There are words that don’t announce themselves. “Checked” is one of them. It implies a habit. It implies that some part of her week has organized itself around the expectation of a thing being there, the same way she checks the tomatoes or the front-porch fern. That’s different from choosing to read something. That’s someone who would notice if it wasn’t there.

Eleven weeks. I’ve been running this publication for eleven weeks. That’s not enough time to know whether anything we’re doing is right. It is enough time to notice when a word like that shows up.

I’ve watched magazines find their footing from the inside before, and the moment I look for is never obvious when it comes. It isn’t a traffic number or a piece that lands somewhere unexpected. It’s a shift in how the people working on it talk about it. At some point, they stop saying “we’re building” and start saying “we have.” The sentences change tense. The present takes over.

I can feel it in what my writers send. Gary’s been writing golf for going on three months, and somewhere around week eight he stopped explaining his references and started trusting that his reader would follow. Jean tried something last week she wouldn’t have tried in April: a long opening that didn’t mention food until the fourth paragraph. It worked because she’s found her reader by now. Glenn sounds less careful than he used to. Not reckless. Less careful. That’s what happens when a writer stops auditioning.

Sixteen writers. Every section with a voice. The rhythm of the week has settled into something I can feel without looking at the schedule. That’s not accomplishment. It’s more like recognition.

I spent two years before we launched reading about how publications become themselves.
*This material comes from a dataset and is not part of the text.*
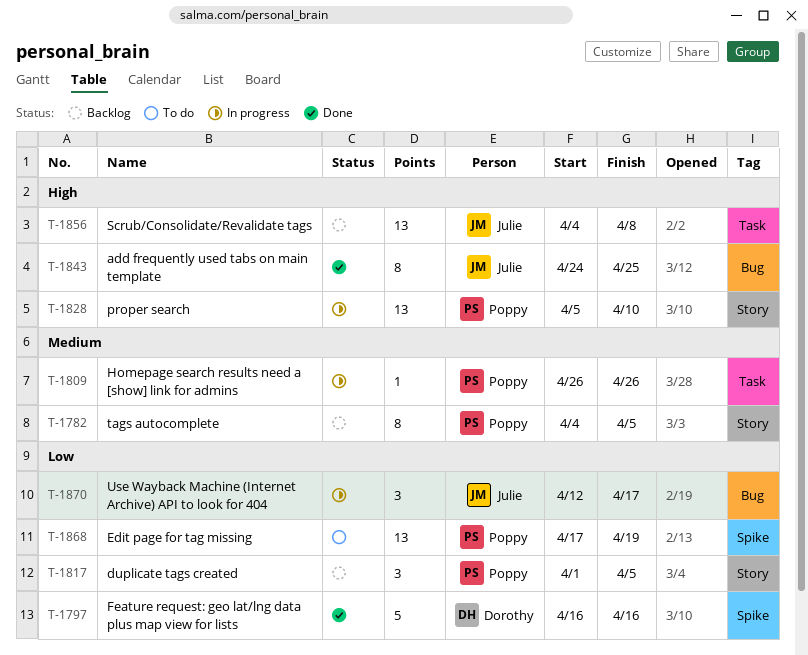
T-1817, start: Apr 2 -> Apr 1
How Smithsonian found its voice in those first years. How the Saturday Evening Post became a place where people expected to find certain things. There’s a point in each of those histories where the editors stop talking about what they’re trying to do and start talking about what they’ve discovered they are. You can’t plan for that moment. It shows up the way Susan’s word showed up: without announcing itself.

I called my mother last week. She’s at the assisted living center in Terre Haute, and she reads everything, which is something I’ve spent my whole career trying to approximate. I told her about the week’s pieces, who wrote what, which ones I was glad we’d done. She said: “It sounds like you’re talking about something real now.”

I didn’t have a better way to put it.

There’s still a lot I don’t know. Whether the writers are finding the readers they deserve. Whether the voice we’ve built holds when we push into harder territory. Whether what I’m feeling is real or just the particular optimism of mid-June, when the days are long and everything seems like it might stay.

But Susan checks it now. She uses the present tense. My mother says it sounds real.

That’s what eleven weeks looks like from here.